L’Apm non ripristinerà le corse tagliate,
polemiche con i sindacati
MACERATA - Non torneranno i bus pomeridiani sulle linee di via Panfilo, della Pace e di Corneto: la decisione è stata comunicata ieri dall'azienda ai rappresentanti sindacali in un vertice ad alta tensione. Nessuna assicurazione sul futuro. La giustificazione della municipalizzata: aumento dei costi e metano +300%

Giorgio Piergiacomi, ad dell’Apm
di Luca Patrassi
Nessun ripristino delle corse pomeridiane tagliate dall’Apm a Macerata con la motivazione della carenza di autisti. Ora che gli autisti ci sono, che non ci sono addetti alle prese con il Covid o costretti all’isolamento, l’Apm non intende ripristinare il servizio pomeridiano sulle line di via Panfilo, della Pace e di Corneto. Tensione e polemiche ieri sera nella riunione tra i vertici della Apm, la municipalizzata del Comune che si occupa anche di trasporti, e i delegati sindacali. Si sono confrontati i delegati di Cgil, Cisl e Faisa e i vertici dell’Apm rappresentata dal direttore Stefano Cudini, dal presidente Gianluca Micucci Cecchi e dall’amministratore delegato Giorgio Piergiacomi. Qualcuno ha anche imbastito una mini-caccia all’autore della «soffiata» che ha dato al capogruppo comunale del Partito Democratico Narciso Ricotta le informazioni utili a presentare una interrogazione sul tema in Consiglio comunale.

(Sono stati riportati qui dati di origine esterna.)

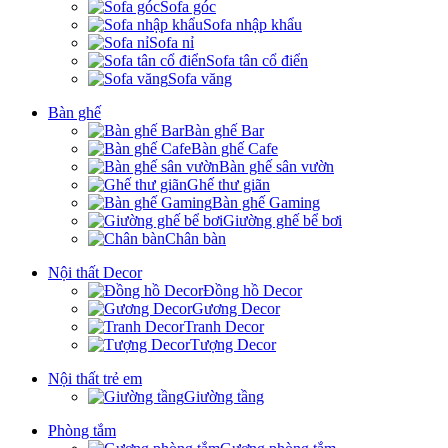
Sofa góc
Sofa nhập khẩu
Sofa nỉ
Sofa tân cổ điển
Sofa văng
Bàn ghế
Bàn ghế Bar
Bàn ghế Cafe
Bàn ghế sân vườn
Ghế thư giãn
Bàn ghế Gaming
Giường ghế bể bơi
Chân bàn
Nội thất Decor
Đồng hồ Decor
Gương Decor
Tranh Decor
Tượng Decor
Nội thất trẻ em
Giường tầng
Phòng tắm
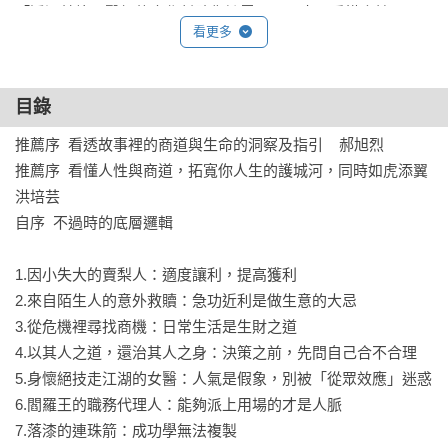
「透過林峰丕醫師的大作幫助你撥雲見日，真正看懂人性、了
看更多
解自己和商業邏輯。你能獲得的最基本好處是不再輕易上當、
反覆受騙，拓寬你人生的護城河；然而，更好的運用是豐富你
的商業思維，改寫你的職涯與人生，創業時也能如虎添翼。 」                                                  

目錄
——臨床心理師  洪培芸
推薦序  看透故事裡的商道與生命的洞察及指引    郝旭烈

推薦序  看懂人性與商道，拓寬你人生的護城河，同時如虎添翼   
洪培芸

自序  不過時的底層邏輯

1.因小失大的賣梨人：適度讓利，提高獲利

2.來自陌生人的意外救贖：急功近利是做生意的大忌

3.從危機裡尋找商機：日常生活是生財之道

4.以其人之道，還治其人之身：決策之前，先問自己合不合理

5.身懷絕技走江湖的女醫：人氣是假象，別被「從眾效應」迷惑 

6.閻羅王的職務代理人：能夠派上用場的才是人脈

7.落漆的連珠箭：成功學無法複製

Ovviamente non è mancato il classico scaricabarile con il tentativo di addossare all’amministrazione comunale la responsabilità della situazione. Dal fronte dell’Apm comunque si è detto che c’è un problema di costi dietro al taglio di alcune corse poco utilizzate, si è detto (autore in questo caso l’amministratore delegato Giorgio Piergiacomi) che il metano è aumentato del 300%, ma nessuna indicazione è stata data sul ritorno alla situazione di normalità quanto al servizio bus erogato nel capoluogo. Altro elemento emerso è la scarsa sintonia operativa tra Comune e Apm che sembrano andare per conto loro senza evidentemente incontrarsi, cosa peraltro già riscontrata nella vicenda dei tamponi che alcune farmacie dell’Apm hanno iniziato a fare dopo mesi di polemiche e di sollecitazioni in Comune. La settimana prossima la questione delle corse tagliate approderà in Consiglio comunale, appunto per l’interrogazione presentata dal dem Ricotta, e sarà interessante ascoltare la risposta dell’assessore Laura Laviano.
Corse sospese dall’Apm, incontro con i sindacati Interrogazione di Ricotta
Quindi se fosse vero l’opposizone utilizzerebbe delle talpe per formulare iterrogazioni. Ma come non erano loro che volevano collaborare lealmente con l’attuale amministrazione?
In relazione all’articolo, la rsu fit-cisl del tpl dell’apm presente all’incontro, si dissocia, pur riconoscendo le problematiche esistenti, non sono gli articoli sui giornali le modalita’ per risolvere i problemi.